**Work instruction 1:**
Decide whether each statement below agrees with the forum thread about walleye. Answer yes or no for (a), (b) and (c), and quote the deciding words. (a) Walleye stocking on Lake Huron is still going on. (b) Big Skip suggests the fish might be a goby. (c) tdduckman stocks spring fingerlings on his lake.
**Work instruction 2:**
Extend the forum thread about walleye, starting right after its final line.

-- Selected text follows --

There is no stocking of walleye on Lake Huron, that ended years ago when the population in Saginaw Bay exploded in the 2000's.


----------



## Big Skip (Sep 1, 2010)

Man if you zoom in it almost looks like a goby? Big head, eyes close to top of snout

Sent from my SM-A205U using Tapatalk


----------



## tdduckman (Jan 17, 2001)

That is a Walleye I stock thousands of fall fingerlings on my lake annually and that is what they look like. Not a Goby, shiner or shad. That is a walleye.


TD


----------



## tdduckman (Jan 17, 2001)




----------



## Big Skip (Sep 1, 2010)

Cute little buggers

Sent from my SM-A205U using Tapatalk


----------



## piscatorial warrior (Sep 14, 2011)

-- Selected text concluded --
-- Data supplied follows --

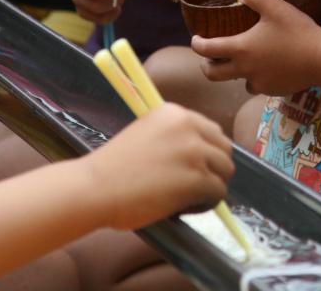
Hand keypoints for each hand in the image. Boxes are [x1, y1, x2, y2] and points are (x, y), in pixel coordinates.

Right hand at [84, 104, 233, 229]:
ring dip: (212, 185)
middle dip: (214, 166)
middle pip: (223, 147)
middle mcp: (188, 126)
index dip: (205, 152)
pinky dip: (208, 202)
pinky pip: (218, 191)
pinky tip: (188, 207)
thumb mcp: (146, 133)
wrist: (96, 187)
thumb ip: (172, 136)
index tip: (192, 167)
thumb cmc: (112, 167)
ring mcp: (195, 152)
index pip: (210, 130)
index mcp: (174, 113)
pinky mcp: (197, 179)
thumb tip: (200, 152)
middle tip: (196, 184)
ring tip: (191, 197)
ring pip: (225, 170)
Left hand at [190, 0, 320, 95]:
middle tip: (209, 58)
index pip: (207, 49)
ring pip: (238, 81)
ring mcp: (259, 83)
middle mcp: (244, 69)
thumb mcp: (276, 7)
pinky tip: (269, 67)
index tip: (196, 39)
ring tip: (245, 61)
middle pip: (213, 75)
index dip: (197, 44)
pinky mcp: (272, 90)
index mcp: (241, 48)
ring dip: (236, 72)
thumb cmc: (297, 31)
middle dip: (206, 66)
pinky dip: (258, 78)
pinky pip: (258, 85)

-- Data supplied concluded --

**Answer section 1:**
(a) No: "There is no stocking of walleye on Lake Huron, that ended years ago"
(b) Yes: "Man if you zoom in it almost looks like a goby?"
(c) No: "I stock thousands of fall fingerlings on my lake annually"

**Answer section 2:**
Ausable_Drifter said:


> Funny this was brought up. On October 10 I was bleeding a fish and caught what I thought was a bunch of walleye fingerlings in my headlamp on the A. I am almost positive they were Walleye but I could be wrong and could be some other type of minnow, def., not a shad. Probably not a logperch or stickleback, I was convinced Walleye. I took a picture though and here it is.
> View attachment 594833


That sure looks like a Walleye to me.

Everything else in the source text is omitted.